If the libations that accompany the offerings were already sanctified in a service vessel and the offering was discovered to be unfit, if there is another offering, the libations should be sacrificed with that offering; and if not, they should be disqualified by being left overnight.

If wine has already been poured for a sacrifice, and then the animal sacrifice was slaughtered and discovered to have a blemish, the mishnah teaches that rather than automatically tossing the wine away, one can instead offer it with another animal whose libation has not yet been poured. However, if there are no other offerings the wine can accompany, the wine should be left overnight, disqualifying its ritual status, then poured out. This is a standard way of “disposing” of a sacred item that cannot be offered — leave it alone until chance and natural processes render it invalid, then find a way to dispose of it.

This is a better outcome than usual in the case of ritual disqualifications: At least in some cases — when another offering can be accompanied by the already-sanctified wine — the wine won’t go to waste! The Gemara points out that this seems in tension with another ruling about oil:

But didn’t Rav Hisda say that oil that one separated for the sake of this one meal offering is unfit to be brought for the sake of another meal offering?

Unlike wine, if one has already poured oil for the sake of a meal offering, and the meal becomes unfit, one isn’t allowed to simply reassign the oil to a different offering. Rather, the oil should be discarded. So what is the difference between oil and wine?

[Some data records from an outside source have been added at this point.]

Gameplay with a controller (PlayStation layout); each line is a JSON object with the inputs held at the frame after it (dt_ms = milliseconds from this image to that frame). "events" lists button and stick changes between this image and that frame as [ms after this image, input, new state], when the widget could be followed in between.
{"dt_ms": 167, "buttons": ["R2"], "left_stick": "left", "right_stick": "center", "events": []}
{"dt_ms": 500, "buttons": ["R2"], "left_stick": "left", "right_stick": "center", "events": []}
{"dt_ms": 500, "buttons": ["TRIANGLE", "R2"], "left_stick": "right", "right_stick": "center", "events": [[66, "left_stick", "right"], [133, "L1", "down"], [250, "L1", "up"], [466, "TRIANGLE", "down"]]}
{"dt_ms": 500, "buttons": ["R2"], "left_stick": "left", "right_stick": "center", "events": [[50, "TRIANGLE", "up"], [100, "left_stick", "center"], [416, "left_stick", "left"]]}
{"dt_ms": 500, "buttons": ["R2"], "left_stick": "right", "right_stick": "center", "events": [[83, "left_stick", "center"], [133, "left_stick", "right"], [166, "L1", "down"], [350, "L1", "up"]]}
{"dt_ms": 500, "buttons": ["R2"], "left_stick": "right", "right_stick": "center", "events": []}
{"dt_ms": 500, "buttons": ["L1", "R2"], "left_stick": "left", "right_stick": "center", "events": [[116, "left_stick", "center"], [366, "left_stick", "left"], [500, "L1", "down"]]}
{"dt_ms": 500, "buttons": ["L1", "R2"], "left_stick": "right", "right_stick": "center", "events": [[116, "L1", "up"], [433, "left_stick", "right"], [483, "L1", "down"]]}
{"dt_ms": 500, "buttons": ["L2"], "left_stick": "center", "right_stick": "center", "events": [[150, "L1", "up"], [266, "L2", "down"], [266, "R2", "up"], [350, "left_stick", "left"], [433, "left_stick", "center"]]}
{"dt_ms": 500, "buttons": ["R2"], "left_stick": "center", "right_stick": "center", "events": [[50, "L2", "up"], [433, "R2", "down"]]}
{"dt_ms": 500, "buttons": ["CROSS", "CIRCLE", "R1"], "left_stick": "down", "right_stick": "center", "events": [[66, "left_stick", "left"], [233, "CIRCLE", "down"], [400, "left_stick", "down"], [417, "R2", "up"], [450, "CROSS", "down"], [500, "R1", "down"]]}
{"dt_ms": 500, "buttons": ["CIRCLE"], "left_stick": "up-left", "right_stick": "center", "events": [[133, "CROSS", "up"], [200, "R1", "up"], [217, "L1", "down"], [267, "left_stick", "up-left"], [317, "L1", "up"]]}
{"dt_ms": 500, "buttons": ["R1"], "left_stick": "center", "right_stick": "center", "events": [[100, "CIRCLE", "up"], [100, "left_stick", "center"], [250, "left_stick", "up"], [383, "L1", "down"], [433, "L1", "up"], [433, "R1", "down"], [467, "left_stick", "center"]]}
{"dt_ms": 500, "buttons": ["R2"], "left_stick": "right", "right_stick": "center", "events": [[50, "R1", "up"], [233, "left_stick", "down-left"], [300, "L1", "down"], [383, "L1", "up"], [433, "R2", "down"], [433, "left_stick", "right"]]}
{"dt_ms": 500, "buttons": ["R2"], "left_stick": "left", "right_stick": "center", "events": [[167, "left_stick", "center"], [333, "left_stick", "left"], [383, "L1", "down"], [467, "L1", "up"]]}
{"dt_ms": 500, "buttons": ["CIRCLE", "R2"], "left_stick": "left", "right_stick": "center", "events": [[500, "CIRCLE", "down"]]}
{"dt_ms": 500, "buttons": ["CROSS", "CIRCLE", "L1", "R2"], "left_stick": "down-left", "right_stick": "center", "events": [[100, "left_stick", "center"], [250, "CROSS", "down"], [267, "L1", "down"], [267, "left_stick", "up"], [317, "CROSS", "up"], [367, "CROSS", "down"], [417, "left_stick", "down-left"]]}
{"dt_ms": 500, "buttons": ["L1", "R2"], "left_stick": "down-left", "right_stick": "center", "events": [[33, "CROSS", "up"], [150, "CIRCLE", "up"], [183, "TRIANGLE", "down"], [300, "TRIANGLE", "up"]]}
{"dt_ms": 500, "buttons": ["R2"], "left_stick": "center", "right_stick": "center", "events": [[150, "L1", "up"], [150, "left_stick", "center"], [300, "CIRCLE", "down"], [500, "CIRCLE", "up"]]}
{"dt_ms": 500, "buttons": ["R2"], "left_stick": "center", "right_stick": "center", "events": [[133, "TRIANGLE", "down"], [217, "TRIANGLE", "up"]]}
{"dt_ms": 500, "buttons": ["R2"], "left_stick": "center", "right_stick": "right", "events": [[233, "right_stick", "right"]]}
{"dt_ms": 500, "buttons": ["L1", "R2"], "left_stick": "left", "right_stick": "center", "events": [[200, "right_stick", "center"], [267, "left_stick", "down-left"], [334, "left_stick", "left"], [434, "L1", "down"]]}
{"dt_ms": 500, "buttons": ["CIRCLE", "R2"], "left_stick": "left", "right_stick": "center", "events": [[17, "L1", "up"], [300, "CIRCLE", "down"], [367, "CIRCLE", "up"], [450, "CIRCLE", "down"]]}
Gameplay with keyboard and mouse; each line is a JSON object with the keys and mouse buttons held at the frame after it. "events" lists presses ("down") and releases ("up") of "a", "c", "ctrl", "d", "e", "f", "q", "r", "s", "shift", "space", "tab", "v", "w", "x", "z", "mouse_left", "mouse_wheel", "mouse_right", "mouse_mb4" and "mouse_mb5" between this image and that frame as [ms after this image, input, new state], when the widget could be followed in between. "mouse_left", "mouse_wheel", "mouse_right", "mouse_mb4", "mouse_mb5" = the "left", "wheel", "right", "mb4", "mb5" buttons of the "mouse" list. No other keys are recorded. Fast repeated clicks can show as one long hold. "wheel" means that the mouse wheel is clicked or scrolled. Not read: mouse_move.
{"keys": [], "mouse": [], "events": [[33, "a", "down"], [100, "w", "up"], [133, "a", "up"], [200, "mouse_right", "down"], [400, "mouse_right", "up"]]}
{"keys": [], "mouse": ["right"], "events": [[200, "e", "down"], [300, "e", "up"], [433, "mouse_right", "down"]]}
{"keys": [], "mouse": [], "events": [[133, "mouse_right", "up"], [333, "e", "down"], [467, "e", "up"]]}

Rabbi Yannai says: The court tacitly stipulates concerning the libations that if they were required, they were required. But if not, they should be brought with another offering.

Rabbi Yannai answers that the court sets a default stipulation with regard to the status of libations. If they end up being usable with the sacrifice for which they were initially designated, wonderful! But if not, the court stipulation allows those libations to be reassigned to another offering.

This answer is the equivalent of: because we said so. The Gemara still wants to know why: If the court makes this stipulation, presumably to reduce waste in such cases, why shouldn’t the same stipulation be applied to oil? Presumably, we should also wish to minimize cases of waste there.

The answer:

The oil is part of the meal offering itself.

Oil has a different status than libations, because oil is an element of the meal offering itself. Oil is not simply poured out on the occasion of a sacrifice, it’s mixed with the flour — making it part of the body of the sacrifice. Therefore, oil that was designated for a particular offering cannot be reassigned— because it is an essential part of that particular offering.